Father Cholenec completed an account of her life in 1696. It was published in the Lettres édifiantes (1781) and (1839). A translation is given in Kip, Jesuit Missions (New York, 1846). This is an abridgment of a more extended biography, which is preserved in the archives of the Jesuits in Montreal.

Cholenec also wrote about miracles and healings that had occurred in Tekakwitha's name. One writing from Cholenec reads: "We have noticed that she usually heals the soul as well as the body of those who need such a double cure, even if they do not ask for it."
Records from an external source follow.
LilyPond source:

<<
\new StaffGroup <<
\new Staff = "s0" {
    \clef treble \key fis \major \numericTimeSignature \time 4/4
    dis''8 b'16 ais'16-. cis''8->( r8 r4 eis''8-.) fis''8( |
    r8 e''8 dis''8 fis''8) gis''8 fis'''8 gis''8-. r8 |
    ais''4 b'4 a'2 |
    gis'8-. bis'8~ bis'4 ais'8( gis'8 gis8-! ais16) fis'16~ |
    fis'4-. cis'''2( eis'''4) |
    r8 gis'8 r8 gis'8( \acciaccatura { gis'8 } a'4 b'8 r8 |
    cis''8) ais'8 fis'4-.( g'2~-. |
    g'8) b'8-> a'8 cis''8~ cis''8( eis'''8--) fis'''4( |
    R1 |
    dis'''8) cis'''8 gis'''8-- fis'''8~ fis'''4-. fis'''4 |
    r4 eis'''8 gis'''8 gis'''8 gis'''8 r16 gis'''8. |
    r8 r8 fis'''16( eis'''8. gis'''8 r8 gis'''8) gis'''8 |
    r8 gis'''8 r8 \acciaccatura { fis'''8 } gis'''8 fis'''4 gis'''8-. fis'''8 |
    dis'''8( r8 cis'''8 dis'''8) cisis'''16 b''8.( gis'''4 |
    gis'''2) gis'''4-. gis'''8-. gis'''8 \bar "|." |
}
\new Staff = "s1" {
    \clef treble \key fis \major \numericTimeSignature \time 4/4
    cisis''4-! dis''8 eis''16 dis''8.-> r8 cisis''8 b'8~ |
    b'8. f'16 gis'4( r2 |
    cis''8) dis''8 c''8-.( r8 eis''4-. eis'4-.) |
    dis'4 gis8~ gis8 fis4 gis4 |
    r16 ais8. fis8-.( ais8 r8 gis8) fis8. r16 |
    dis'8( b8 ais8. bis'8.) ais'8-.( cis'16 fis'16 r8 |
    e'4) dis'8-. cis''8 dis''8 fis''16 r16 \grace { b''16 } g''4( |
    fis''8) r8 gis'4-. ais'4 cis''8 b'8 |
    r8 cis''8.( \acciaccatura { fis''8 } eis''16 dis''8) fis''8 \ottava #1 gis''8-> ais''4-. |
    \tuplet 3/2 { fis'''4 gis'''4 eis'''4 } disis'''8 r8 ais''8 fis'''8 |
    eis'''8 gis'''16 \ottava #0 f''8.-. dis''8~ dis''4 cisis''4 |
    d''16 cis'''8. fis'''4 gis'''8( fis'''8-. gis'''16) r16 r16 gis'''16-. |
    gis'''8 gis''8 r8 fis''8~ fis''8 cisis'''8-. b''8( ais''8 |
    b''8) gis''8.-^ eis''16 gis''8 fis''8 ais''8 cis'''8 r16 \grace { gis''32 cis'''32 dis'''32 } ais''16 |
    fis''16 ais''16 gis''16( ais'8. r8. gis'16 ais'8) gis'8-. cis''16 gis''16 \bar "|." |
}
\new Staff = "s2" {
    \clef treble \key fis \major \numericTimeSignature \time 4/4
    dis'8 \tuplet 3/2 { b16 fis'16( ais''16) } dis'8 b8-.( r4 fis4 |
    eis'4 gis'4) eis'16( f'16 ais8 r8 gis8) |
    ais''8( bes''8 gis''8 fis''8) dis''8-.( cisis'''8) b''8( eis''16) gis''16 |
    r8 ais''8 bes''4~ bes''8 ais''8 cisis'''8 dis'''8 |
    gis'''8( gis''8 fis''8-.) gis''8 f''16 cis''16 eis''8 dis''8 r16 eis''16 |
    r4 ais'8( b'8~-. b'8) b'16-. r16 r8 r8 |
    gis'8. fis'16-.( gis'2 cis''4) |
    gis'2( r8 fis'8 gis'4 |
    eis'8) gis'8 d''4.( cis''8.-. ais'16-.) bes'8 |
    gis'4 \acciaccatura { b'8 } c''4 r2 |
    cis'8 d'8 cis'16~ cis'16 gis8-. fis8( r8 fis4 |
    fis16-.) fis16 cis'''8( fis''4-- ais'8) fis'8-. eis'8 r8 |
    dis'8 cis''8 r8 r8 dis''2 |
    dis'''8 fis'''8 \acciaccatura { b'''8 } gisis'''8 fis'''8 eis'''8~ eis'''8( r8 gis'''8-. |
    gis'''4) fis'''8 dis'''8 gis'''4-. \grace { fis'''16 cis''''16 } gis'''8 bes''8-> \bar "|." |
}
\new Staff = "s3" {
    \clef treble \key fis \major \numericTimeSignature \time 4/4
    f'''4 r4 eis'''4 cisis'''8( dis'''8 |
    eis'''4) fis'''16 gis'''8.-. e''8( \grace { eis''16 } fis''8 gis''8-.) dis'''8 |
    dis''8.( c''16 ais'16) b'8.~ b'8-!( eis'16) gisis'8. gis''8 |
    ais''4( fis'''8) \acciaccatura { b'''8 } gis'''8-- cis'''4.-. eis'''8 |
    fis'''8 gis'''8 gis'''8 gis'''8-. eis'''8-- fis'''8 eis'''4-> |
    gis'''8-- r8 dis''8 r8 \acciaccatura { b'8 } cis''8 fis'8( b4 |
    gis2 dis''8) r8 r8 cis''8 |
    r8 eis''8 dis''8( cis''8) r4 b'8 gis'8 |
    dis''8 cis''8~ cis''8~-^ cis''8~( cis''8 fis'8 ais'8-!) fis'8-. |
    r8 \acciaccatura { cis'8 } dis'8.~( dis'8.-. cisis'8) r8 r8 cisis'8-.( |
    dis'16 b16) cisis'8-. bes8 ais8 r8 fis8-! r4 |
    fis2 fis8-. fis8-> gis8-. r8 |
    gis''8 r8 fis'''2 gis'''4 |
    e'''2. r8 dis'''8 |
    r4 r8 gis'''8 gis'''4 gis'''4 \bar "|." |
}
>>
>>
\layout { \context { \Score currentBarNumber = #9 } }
With regards to Cholenec's biographical accounts about Tekakwitha, not only did he write of her self mortification, the extraordinary events surrounding her death, the miracles that occurred in her name, but also her decision not to marry. Cholenec also exalted Tekakwitha because of her virgin status, and added the subtitle of "The First Iroquois Virgin" to his 1696 account "Life of Catherine Tegakouita."

==Later years==
Cholenec was appointed as the superior of the Jesuit residence in Montreal. He died there at the age of 82.